> [Your instructions]: Reproduce the lines verbatim from the very first line through the line containing "Proceso de convertir información en formato", with both of those lines included.

> [Task input]:
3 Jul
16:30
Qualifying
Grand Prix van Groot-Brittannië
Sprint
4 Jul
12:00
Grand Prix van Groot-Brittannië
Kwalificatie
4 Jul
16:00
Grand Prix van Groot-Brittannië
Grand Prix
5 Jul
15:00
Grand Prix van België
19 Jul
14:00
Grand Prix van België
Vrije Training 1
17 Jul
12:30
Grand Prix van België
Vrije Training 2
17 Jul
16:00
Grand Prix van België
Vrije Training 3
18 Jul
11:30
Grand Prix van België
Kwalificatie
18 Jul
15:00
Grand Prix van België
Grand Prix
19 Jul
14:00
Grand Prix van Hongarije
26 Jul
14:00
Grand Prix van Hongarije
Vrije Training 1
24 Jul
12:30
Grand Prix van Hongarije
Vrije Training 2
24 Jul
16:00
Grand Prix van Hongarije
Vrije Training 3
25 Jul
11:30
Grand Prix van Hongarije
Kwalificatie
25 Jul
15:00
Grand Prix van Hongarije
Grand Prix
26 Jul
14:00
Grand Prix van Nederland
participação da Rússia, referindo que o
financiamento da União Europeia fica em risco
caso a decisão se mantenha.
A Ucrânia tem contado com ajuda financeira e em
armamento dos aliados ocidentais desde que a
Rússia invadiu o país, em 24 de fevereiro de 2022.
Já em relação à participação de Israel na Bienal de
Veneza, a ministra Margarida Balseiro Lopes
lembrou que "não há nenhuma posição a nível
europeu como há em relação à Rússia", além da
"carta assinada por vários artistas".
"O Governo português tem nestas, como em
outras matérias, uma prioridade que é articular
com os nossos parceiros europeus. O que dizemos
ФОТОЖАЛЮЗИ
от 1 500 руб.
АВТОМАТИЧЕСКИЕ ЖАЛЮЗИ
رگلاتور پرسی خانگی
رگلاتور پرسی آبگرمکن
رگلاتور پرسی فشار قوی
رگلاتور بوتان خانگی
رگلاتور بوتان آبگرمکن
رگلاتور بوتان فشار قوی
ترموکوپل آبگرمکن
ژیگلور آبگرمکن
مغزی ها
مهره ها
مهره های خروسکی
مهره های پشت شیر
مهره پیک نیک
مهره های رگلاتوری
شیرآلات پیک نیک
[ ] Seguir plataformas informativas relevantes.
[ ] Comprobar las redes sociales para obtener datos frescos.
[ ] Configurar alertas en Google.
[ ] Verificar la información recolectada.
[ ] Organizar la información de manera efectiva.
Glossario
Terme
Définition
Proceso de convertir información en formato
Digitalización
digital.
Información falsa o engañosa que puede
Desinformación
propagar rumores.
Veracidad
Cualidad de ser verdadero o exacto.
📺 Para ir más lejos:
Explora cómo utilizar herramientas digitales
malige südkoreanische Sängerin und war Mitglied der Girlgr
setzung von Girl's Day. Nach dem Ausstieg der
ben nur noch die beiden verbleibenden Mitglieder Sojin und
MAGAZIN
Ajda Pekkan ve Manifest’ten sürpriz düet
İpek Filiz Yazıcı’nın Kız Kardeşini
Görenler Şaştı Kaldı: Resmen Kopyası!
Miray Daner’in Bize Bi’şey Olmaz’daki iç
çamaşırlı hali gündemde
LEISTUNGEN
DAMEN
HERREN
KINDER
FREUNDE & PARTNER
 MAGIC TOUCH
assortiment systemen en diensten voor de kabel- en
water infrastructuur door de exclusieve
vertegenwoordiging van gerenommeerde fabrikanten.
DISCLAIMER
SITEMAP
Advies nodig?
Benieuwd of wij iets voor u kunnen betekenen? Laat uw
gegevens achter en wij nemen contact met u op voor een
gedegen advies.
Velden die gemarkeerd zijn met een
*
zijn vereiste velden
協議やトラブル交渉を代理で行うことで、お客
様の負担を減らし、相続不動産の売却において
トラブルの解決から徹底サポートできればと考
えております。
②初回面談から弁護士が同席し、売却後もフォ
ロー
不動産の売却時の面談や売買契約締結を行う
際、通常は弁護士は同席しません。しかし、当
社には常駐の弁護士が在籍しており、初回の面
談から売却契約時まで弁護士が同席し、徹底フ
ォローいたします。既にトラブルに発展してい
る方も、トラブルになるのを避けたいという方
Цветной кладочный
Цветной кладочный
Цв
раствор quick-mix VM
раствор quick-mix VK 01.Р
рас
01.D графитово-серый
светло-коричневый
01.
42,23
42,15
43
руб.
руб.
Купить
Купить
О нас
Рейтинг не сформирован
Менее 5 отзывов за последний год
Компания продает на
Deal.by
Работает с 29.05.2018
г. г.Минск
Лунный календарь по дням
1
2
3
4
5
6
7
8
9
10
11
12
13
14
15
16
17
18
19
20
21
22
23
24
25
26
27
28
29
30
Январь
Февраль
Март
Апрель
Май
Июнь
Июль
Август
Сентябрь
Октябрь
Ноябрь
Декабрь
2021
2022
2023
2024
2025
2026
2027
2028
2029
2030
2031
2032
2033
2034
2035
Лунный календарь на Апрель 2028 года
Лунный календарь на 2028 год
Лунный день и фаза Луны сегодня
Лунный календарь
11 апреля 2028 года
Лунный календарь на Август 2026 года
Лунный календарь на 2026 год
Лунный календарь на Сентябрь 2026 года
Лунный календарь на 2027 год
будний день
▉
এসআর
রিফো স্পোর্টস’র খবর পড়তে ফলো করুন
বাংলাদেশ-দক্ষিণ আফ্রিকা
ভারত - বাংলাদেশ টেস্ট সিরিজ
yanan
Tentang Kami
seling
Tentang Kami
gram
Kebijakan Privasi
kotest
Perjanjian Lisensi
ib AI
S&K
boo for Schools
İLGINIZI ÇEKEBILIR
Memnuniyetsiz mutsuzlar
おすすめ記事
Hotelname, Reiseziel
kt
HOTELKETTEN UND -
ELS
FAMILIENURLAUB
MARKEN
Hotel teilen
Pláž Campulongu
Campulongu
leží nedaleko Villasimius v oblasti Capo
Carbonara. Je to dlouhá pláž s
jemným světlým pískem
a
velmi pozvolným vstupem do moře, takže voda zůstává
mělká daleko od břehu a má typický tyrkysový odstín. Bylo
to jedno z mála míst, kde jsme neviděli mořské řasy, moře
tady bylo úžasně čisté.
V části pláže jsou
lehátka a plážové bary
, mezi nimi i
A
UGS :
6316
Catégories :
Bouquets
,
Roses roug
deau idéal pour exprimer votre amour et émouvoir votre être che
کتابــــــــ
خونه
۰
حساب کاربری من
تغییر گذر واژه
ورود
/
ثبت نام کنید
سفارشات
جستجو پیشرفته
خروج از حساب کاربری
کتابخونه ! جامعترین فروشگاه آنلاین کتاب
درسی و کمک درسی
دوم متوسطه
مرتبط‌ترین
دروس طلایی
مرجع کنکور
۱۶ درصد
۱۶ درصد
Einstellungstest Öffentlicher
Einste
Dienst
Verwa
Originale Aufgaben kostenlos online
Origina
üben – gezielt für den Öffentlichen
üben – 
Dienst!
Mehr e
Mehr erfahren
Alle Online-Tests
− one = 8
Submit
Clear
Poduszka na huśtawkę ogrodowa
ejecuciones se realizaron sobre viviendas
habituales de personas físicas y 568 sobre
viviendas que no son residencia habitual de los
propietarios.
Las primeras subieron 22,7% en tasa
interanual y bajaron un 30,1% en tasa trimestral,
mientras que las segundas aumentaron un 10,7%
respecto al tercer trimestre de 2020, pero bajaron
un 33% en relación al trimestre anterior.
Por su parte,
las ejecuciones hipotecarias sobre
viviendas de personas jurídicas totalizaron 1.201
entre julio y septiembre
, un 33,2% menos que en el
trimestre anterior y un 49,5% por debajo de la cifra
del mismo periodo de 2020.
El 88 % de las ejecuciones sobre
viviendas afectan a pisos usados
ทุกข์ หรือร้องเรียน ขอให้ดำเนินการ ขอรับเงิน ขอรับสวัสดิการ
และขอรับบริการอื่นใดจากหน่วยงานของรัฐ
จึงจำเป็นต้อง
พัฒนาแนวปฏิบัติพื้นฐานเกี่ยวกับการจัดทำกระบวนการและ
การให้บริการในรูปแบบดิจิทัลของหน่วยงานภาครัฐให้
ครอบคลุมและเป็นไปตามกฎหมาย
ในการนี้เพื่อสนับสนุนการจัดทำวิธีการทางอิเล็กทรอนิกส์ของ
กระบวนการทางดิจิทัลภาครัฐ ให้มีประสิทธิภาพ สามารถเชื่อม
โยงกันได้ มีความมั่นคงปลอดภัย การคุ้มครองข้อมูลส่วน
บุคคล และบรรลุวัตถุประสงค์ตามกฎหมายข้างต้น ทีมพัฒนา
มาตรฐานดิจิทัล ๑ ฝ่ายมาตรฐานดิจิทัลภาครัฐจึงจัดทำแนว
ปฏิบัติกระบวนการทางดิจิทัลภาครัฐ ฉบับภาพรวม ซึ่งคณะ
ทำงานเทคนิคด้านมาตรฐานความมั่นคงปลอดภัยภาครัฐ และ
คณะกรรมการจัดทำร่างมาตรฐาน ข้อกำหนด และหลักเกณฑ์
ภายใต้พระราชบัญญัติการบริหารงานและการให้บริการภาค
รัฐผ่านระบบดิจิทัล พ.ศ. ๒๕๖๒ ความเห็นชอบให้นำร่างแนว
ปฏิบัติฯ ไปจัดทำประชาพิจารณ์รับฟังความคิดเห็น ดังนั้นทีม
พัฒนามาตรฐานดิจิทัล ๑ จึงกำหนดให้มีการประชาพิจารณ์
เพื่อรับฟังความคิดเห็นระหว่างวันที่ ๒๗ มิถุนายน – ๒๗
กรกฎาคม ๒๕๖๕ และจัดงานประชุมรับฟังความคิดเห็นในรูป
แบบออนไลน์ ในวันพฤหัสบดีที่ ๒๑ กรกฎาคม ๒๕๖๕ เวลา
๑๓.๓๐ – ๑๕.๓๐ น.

> [Reply to the exercise]:
3 Jul
16:30
Qualifying
Grand Prix van Groot-Brittannië
Sprint
4 Jul
12:00
Grand Prix van Groot-Brittannië
Kwalificatie
4 Jul
16:00
Grand Prix van Groot-Brittannië
Grand Prix
5 Jul
15:00
Grand Prix van België
19 Jul
14:00
Grand Prix van België
Vrije Training 1
17 Jul
12:30
Grand Prix van België
Vrije Training 2
17 Jul
16:00
Grand Prix van België
Vrije Training 3
18 Jul
11:30
Grand Prix van België
Kwalificatie
18 Jul
15:00
Grand Prix van België
Grand Prix
19 Jul
14:00
Grand Prix van Hongarije
26 Jul
14:00
Grand Prix van Hongarije
Vrije Training 1
24 Jul
12:30
Grand Prix van Hongarije
Vrije Training 2
24 Jul
16:00
Grand Prix van Hongarije
Vrije Training 3
25 Jul
11:30
Grand Prix van Hongarije
Kwalificatie
25 Jul
15:00
Grand Prix van Hongarije
Grand Prix
26 Jul
14:00
Grand Prix van Nederland
participação da Rússia, referindo que o
financiamento da União Europeia fica em risco
caso a decisão se mantenha.
A Ucrânia tem contado com ajuda financeira e em
armamento dos aliados ocidentais desde que a
Rússia invadiu o país, em 24 de fevereiro de 2022.
Já em relação à participação de Israel na Bienal de
Veneza, a ministra Margarida Balseiro Lopes
lembrou que "não há nenhuma posição a nível
europeu como há em relação à Rússia", além da
"carta assinada por vários artistas".
"O Governo português tem nestas, como em
outras matérias, uma prioridade que é articular
com os nossos parceiros europeus. O que dizemos
ФОТОЖАЛЮЗИ
от 1 500 руб.
АВТОМАТИЧЕСКИЕ ЖАЛЮЗИ
رگلاتور پرسی خانگی
رگلاتور پرسی آبگرمکن
رگلاتور پرسی فشار قوی
رگلاتور بوتان خانگی
رگلاتور بوتان آبگرمکن
رگلاتور بوتان فشار قوی
ترموکوپل آبگرمکن
ژیگلور آبگرمکن
مغزی ها
مهره ها
مهره های خروسکی
مهره های پشت شیر
مهره پیک نیک
مهره های رگلاتوری
شیرآلات پیک نیک
[ ] Seguir plataformas informativas relevantes.
[ ] Comprobar las redes sociales para obtener datos frescos.
[ ] Configurar alertas en Google.
[ ] Verificar la información recolectada.
[ ] Organizar la información de manera efectiva.
Glossario
Terme
Définition
Proceso de convertir información en formato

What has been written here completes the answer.